Introducing data-driven abstraction methods New techniques for constructing abstractions directly from empirical data, reducing reliance on fully specified analytical models and enabling robust control in partially known environments.
These developments push forward the frontier of reliable autonomous decision-making and contribute to the Hub’s broader mission to develop rigorous foundations for trustworthy AI.
Further reading: Probabilistic Alternating Simulations for Policy Synthesis in Uncertain Stochastic Dynamical Systems https://arxiv.org/abs/2508.05062 • Data-Driven Abstraction and Synthesis for Stochastic Systems with Unknown Dynamics: https://arxiv.org/abs/2508.15543
Generative AI for Finance: Rama Cont at NeurIPS 2025
At the NeurIPS 2025 Workshop on Generative AI in Finance, Erlangen Hub Co-Investigator Rama Cont delivered an invited talk on how generative models are transforming quantitative finance.
Financial markets are noisy, nonlinear, and highly interdependent, making simulation and risk assessment especially challenging.

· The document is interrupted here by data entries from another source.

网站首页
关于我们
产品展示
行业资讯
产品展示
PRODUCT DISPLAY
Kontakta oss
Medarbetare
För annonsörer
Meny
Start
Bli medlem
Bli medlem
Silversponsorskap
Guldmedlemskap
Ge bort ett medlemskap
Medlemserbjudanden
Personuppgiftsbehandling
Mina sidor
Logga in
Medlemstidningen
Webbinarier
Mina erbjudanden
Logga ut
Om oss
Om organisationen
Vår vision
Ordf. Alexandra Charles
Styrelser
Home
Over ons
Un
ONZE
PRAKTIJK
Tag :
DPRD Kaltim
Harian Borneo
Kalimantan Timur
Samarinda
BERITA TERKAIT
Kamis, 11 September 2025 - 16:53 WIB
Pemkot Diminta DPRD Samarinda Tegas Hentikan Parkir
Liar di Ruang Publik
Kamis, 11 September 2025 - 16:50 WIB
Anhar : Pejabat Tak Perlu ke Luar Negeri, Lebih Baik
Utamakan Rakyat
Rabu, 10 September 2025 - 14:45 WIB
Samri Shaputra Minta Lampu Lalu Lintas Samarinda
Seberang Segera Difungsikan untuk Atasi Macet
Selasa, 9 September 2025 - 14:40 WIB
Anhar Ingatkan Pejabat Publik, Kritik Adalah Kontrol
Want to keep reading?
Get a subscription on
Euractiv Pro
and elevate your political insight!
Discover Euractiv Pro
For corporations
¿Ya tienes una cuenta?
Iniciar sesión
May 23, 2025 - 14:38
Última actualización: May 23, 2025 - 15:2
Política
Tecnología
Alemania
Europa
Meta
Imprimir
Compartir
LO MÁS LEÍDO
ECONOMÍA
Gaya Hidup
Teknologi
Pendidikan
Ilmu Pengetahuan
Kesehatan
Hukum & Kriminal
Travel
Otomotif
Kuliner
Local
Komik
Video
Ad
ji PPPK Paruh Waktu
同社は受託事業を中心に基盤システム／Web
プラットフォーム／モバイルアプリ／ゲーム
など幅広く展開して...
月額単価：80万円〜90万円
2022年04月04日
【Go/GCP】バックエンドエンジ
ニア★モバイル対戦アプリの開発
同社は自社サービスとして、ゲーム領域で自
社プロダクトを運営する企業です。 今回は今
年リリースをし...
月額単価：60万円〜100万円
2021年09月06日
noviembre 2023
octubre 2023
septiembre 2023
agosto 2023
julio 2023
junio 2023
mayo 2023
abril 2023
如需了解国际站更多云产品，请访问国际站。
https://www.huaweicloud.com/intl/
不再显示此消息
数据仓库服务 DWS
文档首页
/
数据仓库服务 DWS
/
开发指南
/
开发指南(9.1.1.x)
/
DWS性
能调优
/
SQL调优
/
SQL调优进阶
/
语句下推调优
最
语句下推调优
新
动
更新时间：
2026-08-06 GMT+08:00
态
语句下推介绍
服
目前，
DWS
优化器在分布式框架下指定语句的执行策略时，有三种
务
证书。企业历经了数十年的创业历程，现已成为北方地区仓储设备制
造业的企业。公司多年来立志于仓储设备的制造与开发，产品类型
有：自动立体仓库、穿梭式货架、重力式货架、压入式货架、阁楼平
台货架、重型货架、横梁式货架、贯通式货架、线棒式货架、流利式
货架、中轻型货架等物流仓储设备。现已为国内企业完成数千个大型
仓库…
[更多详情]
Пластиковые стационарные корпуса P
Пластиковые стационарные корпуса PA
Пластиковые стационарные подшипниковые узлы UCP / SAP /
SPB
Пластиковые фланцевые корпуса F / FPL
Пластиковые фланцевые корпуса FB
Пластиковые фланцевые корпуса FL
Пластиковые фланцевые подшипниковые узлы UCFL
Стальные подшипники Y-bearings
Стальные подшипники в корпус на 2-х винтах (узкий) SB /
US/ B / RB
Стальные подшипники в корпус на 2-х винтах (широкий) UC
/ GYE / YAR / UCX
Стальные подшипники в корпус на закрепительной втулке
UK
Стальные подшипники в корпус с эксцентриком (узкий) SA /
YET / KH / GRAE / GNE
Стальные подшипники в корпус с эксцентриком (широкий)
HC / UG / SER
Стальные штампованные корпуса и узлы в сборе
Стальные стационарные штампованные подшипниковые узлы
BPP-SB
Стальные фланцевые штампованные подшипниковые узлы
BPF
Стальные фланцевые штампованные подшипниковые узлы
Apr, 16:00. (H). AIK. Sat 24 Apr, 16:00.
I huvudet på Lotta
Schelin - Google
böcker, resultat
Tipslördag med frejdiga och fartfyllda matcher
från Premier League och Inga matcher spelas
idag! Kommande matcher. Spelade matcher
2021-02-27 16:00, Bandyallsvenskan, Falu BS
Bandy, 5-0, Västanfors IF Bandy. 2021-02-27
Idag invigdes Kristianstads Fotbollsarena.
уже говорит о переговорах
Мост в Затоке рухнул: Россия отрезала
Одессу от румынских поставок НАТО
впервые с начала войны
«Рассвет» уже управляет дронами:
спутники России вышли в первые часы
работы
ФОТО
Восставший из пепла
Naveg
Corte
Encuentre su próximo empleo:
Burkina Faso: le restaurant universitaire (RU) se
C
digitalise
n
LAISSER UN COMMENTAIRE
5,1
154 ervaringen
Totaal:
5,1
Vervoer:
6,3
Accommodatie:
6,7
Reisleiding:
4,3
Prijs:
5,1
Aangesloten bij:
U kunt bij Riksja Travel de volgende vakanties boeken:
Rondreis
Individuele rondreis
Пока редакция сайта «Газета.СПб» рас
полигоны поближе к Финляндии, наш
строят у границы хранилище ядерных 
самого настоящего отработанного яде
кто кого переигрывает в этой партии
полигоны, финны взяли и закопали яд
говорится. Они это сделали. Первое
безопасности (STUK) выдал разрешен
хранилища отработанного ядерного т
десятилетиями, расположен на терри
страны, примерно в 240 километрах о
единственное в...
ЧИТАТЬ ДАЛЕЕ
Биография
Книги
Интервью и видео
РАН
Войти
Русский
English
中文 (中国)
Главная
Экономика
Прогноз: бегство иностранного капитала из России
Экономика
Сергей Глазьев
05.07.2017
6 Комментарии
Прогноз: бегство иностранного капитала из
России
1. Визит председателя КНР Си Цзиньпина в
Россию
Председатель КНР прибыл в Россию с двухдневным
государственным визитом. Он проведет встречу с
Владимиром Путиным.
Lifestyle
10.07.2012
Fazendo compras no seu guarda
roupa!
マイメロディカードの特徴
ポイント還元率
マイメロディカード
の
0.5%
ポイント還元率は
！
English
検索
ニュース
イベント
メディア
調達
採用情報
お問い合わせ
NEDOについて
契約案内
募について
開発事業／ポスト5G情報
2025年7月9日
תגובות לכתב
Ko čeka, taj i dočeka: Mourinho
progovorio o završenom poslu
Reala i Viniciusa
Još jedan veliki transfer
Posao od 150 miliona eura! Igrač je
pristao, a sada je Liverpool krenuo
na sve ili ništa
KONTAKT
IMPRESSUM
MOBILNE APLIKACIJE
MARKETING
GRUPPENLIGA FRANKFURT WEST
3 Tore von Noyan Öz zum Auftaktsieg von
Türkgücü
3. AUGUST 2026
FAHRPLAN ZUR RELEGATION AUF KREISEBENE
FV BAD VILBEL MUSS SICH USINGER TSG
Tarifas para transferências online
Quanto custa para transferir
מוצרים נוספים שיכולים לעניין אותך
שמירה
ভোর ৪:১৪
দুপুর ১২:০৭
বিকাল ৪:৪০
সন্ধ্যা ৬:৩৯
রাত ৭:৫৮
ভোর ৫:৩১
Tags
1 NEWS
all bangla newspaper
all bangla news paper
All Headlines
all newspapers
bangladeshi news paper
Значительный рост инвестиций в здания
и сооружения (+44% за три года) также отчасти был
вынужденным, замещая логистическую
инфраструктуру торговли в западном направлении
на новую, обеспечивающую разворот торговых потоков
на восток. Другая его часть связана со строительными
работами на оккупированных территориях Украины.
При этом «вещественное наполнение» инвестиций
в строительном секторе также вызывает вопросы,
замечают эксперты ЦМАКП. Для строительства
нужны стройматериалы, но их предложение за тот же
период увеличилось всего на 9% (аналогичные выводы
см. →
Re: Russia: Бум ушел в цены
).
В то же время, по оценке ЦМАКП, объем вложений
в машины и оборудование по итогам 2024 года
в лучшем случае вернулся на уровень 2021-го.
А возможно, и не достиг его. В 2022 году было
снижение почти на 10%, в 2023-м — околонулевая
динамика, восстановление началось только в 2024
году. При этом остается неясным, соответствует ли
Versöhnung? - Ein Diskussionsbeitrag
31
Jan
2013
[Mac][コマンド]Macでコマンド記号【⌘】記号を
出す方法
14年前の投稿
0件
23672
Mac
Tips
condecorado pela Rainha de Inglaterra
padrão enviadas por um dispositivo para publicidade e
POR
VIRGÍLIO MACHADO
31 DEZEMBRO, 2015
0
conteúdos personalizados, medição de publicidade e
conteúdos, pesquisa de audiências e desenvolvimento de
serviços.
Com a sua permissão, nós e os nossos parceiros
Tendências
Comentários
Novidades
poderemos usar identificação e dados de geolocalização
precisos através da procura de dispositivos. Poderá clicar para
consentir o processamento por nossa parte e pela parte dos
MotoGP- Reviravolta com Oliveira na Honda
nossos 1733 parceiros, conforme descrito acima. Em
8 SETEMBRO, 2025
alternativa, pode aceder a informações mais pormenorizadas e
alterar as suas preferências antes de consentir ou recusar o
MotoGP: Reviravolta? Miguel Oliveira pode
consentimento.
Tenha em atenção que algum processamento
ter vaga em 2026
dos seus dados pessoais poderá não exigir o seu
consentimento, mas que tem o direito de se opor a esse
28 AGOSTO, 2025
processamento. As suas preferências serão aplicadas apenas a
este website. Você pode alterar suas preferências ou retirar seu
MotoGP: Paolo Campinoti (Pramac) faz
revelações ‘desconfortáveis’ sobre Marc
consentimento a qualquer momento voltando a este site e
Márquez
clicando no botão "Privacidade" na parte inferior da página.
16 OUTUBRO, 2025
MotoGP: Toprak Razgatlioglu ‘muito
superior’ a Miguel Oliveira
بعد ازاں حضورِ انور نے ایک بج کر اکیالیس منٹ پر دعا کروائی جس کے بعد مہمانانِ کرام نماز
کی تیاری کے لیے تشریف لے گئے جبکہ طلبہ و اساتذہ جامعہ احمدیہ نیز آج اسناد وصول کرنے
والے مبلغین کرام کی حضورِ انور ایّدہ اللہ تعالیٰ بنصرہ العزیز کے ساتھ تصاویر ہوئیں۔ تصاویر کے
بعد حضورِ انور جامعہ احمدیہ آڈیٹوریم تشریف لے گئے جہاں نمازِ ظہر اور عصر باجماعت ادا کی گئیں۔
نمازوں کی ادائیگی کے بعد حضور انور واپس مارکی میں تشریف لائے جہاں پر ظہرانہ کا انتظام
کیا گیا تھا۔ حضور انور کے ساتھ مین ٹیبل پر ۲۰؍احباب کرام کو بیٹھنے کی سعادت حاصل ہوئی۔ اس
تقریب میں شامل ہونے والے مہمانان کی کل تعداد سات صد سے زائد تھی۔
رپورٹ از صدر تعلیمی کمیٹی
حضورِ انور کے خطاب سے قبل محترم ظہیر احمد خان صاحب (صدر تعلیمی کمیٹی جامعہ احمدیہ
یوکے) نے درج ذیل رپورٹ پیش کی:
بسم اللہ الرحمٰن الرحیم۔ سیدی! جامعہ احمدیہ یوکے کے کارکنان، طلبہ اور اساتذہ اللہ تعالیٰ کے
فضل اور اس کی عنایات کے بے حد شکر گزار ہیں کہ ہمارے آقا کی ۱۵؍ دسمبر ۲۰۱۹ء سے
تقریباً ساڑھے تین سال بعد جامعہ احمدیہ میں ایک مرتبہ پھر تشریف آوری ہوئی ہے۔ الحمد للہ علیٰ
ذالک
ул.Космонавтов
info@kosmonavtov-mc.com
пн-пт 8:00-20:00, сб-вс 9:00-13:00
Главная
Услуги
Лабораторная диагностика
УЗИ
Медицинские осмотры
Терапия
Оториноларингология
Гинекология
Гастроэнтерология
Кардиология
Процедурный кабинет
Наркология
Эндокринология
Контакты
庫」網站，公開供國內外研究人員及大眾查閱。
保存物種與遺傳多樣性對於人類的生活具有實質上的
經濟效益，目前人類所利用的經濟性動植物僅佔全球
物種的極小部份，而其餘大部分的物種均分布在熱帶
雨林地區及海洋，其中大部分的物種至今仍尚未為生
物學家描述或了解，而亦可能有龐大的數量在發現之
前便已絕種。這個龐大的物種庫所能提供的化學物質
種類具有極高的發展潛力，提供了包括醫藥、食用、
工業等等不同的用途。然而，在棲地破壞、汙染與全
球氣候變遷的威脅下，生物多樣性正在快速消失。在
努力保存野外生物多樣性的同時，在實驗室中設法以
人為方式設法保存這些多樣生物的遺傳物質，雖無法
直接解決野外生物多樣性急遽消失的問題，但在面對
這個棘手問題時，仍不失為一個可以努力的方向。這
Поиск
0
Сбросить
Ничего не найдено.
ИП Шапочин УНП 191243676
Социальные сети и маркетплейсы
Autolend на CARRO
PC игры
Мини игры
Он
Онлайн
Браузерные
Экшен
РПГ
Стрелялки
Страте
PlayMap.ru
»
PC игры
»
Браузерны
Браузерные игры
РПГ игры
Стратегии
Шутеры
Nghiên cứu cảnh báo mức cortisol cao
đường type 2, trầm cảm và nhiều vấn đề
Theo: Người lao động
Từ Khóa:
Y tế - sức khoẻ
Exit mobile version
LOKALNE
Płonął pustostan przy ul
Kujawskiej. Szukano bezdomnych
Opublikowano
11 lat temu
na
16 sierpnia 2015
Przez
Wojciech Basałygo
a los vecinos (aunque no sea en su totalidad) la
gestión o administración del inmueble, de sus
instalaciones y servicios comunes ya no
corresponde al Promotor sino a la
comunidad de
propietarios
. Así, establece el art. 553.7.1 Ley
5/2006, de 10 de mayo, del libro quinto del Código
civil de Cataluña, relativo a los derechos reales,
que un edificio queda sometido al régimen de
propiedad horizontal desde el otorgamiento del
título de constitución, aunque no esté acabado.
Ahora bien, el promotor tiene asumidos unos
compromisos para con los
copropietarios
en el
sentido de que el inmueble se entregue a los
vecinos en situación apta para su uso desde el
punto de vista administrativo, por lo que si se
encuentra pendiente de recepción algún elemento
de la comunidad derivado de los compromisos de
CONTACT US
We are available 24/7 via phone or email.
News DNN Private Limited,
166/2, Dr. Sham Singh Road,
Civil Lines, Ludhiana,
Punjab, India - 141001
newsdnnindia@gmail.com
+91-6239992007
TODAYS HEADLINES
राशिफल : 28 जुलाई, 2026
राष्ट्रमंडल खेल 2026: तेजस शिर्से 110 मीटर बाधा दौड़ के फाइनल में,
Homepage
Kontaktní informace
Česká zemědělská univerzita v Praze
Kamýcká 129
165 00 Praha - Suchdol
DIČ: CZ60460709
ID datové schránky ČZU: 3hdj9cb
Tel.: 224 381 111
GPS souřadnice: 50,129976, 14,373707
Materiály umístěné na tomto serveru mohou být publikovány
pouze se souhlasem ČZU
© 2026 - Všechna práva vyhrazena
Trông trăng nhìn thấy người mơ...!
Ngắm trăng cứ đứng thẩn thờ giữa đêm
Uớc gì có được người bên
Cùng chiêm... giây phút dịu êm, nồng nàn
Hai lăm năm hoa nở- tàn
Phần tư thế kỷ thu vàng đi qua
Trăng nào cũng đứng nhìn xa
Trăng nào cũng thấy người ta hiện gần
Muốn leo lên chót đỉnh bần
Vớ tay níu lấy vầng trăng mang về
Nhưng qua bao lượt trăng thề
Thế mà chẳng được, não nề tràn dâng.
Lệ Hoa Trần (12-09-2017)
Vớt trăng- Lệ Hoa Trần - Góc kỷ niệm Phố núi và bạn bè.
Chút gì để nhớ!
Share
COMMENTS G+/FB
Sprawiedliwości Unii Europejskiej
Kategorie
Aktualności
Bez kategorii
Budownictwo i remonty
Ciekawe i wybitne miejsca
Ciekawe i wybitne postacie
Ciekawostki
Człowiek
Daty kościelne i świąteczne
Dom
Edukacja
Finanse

Cont presented recent work demonstrating how GAN-based models can emulate complex market behaviour, generate realistic scenarios, and support robust risk management.
His talk covered several key generative approaches developed by Cont and collaborators, including:
VolGAN for stochastic volatility surfaces
Tail-GAN for modelling rare but high-impact tail events
YieldGAN for yield curve dynamics
Data-driven hedging with generative models, a method using conditional generative models to compute hedge ratios across simulated market scenarios
The last of these was the focus of his presentation and recent paper, which proposes a non-parametric approach to hedging that outperforms classical delta and delta-vega strategies, even years after the training period.
The workshop itself featured leading voices from academia and industry, reflecting the rapid growth of AI-driven approaches in financial modelling.
NeurIPS 2025 was among the most competitive editions of the conference to date, with just 24.5% of submissions accepted. Against this backdrop, Erlangen AI Hub Director Michael Bronstein appeared as a co-author on nine accepted papers, presented across poster and spotlight sessions.
These contributions span generative and diffusion models, flow-based methods, equivariant and graph neural architectures, optimisation, and inference. All are core areas in the mathematical foundations of modern AI, and together, they reflect sustained engagement with both the theory and practice of scalable learning systems.
In a conference landscape increasingly shaped by large North American corporations and Chinese research institutions, this level of representation places Bronstein as a key figure in small group of Europe-based researchers maintaining strong technical visibility at NeurIPS, while highlighting the continued contribution of UK and European research to foundational questions shaping the field.